In reply to by shoogle

You are on the right track. You will end up having essentially

1. General patches that apply to most distros, or all the distros you want to target -> perhaps musscore developers can use these.

2. Debian specific patches.

3. Fedora specific patches.

You would apply the patches as part of the packaging (so you would not put Debian patches in Fedora) etc

you can put the patches on git if you like

I am the packager for Mageia. But not like mentioned above, mscore isn't that easy to package. I am not experienced with cmake. I based my spec file on Fedora's, but many of the resulting files end up at the wrong location, specifically at usr/local/share, even the bin file . (BTW the cimpilation completes successfully)
We at Mageia should use the makro %cmake and should end up with the correct locations. Since it takes about 3 hours on my vbox to build, try and error takes a long time, especially, the problem show up after compilation, almost at the end of the build.
Programs using usually provide the configure options by calling configure --help
I would appreciate some help too.

In reply to by spuhler

I still have this problem with vers 2.0.2.

Mscore: fatal error: cannot load internal font
Mscore: fatal error: cannot load internal font
Mscore: fatal error: cannot load internal font
Mscore: fatal error: cannot load internal font
Mscore: fatal error: cannot load internal font
Mscore: fatal error: cannot load internal font
Mscore: fatal error: cannot load internal font
Mscore: fatal error: cannot load internal font
Mscore: fatal error: cannot load internal font
Mscore: fatal error: cannot load internal font

Where can I change this so mscore will look at
$ locate MuseJazz.ttf

In reply to by spuhler

I don't know what going on with Fedora but the fonts should be in the MuseScore binary and not in /usr/share/fonts/mscore or /usr/share/fonts... Apparently, Fedora patched the MuseScore code to look into /usr/share/fonts, see patch1 in your spec file.

In reply to by spuhler

See also In the past, Linux packages of MuseScore that installed fonts directly were a real problem.
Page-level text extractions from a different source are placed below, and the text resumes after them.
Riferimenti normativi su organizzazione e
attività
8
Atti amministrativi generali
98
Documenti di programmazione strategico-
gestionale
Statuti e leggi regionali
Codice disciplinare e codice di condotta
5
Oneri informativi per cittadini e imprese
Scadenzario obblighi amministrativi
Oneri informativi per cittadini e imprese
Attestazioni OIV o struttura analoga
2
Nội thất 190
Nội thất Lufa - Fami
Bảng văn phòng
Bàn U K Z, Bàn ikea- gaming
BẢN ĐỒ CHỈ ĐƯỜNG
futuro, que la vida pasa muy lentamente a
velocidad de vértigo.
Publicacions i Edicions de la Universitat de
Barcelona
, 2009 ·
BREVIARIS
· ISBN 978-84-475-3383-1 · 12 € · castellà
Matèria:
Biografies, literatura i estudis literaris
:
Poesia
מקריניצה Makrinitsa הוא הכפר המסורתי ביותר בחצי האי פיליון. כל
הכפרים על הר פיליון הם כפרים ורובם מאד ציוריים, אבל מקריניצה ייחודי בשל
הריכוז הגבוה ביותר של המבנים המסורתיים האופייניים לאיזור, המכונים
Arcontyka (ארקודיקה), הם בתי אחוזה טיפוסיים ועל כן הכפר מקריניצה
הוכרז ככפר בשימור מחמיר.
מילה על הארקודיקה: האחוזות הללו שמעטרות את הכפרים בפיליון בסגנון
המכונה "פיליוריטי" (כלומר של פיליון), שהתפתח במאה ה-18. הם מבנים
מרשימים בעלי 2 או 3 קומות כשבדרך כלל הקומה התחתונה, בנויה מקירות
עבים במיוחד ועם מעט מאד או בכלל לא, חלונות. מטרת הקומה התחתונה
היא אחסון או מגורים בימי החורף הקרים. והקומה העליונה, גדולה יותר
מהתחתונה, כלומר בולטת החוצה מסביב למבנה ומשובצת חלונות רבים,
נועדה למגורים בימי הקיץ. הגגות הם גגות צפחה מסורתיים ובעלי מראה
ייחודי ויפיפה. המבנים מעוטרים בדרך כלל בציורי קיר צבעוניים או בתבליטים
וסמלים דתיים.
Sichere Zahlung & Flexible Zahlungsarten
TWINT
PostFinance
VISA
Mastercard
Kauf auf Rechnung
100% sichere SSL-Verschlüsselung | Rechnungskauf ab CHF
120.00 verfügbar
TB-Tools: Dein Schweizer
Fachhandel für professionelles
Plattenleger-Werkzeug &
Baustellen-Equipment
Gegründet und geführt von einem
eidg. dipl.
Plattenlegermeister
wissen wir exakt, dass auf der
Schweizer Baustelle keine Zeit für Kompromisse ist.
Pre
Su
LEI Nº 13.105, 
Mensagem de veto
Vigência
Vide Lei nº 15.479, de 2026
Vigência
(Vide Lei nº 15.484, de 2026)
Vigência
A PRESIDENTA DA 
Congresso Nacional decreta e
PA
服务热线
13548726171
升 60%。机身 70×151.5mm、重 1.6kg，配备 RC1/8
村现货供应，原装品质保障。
I think Fedora and/or Mint maybe did this? Having the fonts installed directly caused things to break when the user wanted to install a newer version of MuseScore alongside the old. Either the old version of MuseScore choked on the new version of the fonts, or the new version of MuseScore choken on the old version of the fonts. That is why MuseScore normally has the fonts compiled in and not installed directly - it saves the user a lot of grief.

As I suggest in the post I reference in the previous paragraph, *maybe* with SMuFL now there is less concern about new versions of fonts breaking older versions of MuseScore. And I certainly understand the desire to be able to access the fonts from other applications. So in my opinion, it's worth considering for the future. For now, though, I personally think Linux distributions should compile the fonts in like it was designed to work.